DATA FOR THIS TASK:
..............................
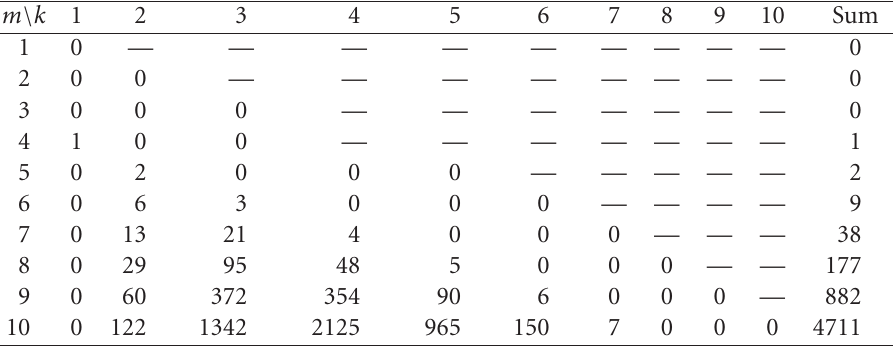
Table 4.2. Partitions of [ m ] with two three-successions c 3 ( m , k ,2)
..............................
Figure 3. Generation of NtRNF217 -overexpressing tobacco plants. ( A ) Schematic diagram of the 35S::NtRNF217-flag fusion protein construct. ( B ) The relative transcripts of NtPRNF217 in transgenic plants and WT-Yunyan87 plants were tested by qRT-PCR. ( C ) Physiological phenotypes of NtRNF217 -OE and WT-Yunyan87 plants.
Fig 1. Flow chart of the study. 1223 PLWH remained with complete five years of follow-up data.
..............................
YOUR TASK:
In the listing above, which lines include the string "with"? Return every one of them.

FINISHED TASK:
Table 4.2. Partitions of [ m ] with two three-successions c 3 ( m , k ,2)
Fig 1. Flow chart of the study. 1223 PLWH remained with complete five years of follow-up data.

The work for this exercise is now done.